Para esta Santa Catalina, ya en ese siglo XV, el purgatorio no es lugar donde se reciben penas para expiar nuestros pecados, sino que es un «proceso» en el que la experiencia intensa del amor que Dios nos manifiesta contrasta con nuestro estado de pecadores no totalmente purificados, lo que causa que el amor se vuelva como un fuego abrasador que nos va purificando para poder conseguir la visión y la unión plena con Dios. Los padres griegos dirán que nos va divinizando y devolviendo a su pureza la imagen de Dios, a cuya semejanza hemos sido creados. Ese amor se vuelve llama y sufrimos por no haber correspondido a la bondad que Dios ha tenido siempre por nosotros.

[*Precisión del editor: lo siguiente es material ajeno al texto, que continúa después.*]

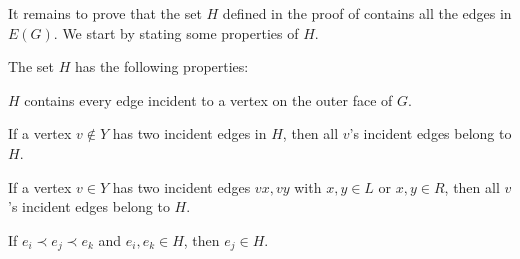 
It remains to prove that the set $H$ defined in the proof of  contains all the edges in $E(G)$. We start by stating some properties of $H$.

	\begin{prop}
		The set   $H$ has the following properties: 
		\begin{compactenum}[(PR1)]
			\item $H$ contains every edge incident to a vertex on the outer face of $G$.
			\item \label{off-C}
			If a vertex $v\not\in Y$ has two incident edges in
			$H$,
			then all $v$'s incident edges belong to $H$.
			\item \label{on-C}
			If a vertex $v\in Y$ has two incident edges $vx,vy$ with $x,y\in L$ or $x,y\in R$, then all $v$'s incident edges belong to $H$.
			\item If $e_i \prec e_j \prec e_k$ and $e_i,e_k\in H$, 
			then $e_j\in H$.
		\end{compactenum}
	\end{prop}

La verdad católica sobre el purgatorio ha sido objeto de tres concilios: Lyon, Florencia y Trento. Es cuestión que afecta al ecumenismo y, sobre todo, justifica la praxis antiquísima de la oración y el ofrecimiento de ayuda a los hermanos difuntos, especialmente por la celebración de la eucaristía (las misas por los difuntos). Algunos de sus puntos son en la actualidad objeto del debate teológico. Lo ha sido especialmente en los años setenta, en el que tuvo una importante contribución nuestro gran teólogo Juan Luis Ruiz de la Peña, no sin haber sufrido algún serio disgusto. El teólogo J. Ratzinger también terció en la discusión y fue entonces, al poco de ser elegido Arzobispo de Múnich en 1977, cuando publicó su «Escatología» (esjaton = lo último), dedicada a sus alumnos de Ratisbona, última etapa de su profesorado. Es ahí donde polemizó con algunos teólogos que afirmaban (G. Lohfink, G. Greshake, J.Gnilka) que la resurrección en su plenitud se realizaba en el instante después de la muerte de la persona. Ratzinger defendió que era necesario mantener el llamado «estado intermedio» entre la muerte y la resurrección universal porque es más conforme a la Sagrada Escritura tanto del A. T. como del N. T., con la doctrina de San Pablo, con la práctica primitiva de la oración por los difuntos y con la verdad de la comunión de los santos. Se habla de «estado» o de «paso» que tiene mucho que ver con la experiencia mística que podemos ver en Santa Teresa o San Juan de la Cruz. No se habla de tiempo, porque «el momento transformante de ese encuentro con Cristo escapa a las medidas terrenas del tiempo». Naturalmente que en el fondo de esta cuestión está una antropología y la unión que se da entre alma y cuerpo. Esta explicación de la verdad dogmática del purgatorio no nos resulta ajena a nosotros. El amor humano, el intenso amor humano, cuando lo sentimos, también nos purifica, sentimos un vivo deseo de amar más y va haciendo más transparente la relación entre aquellos que se aman. El amor abre a la verdad.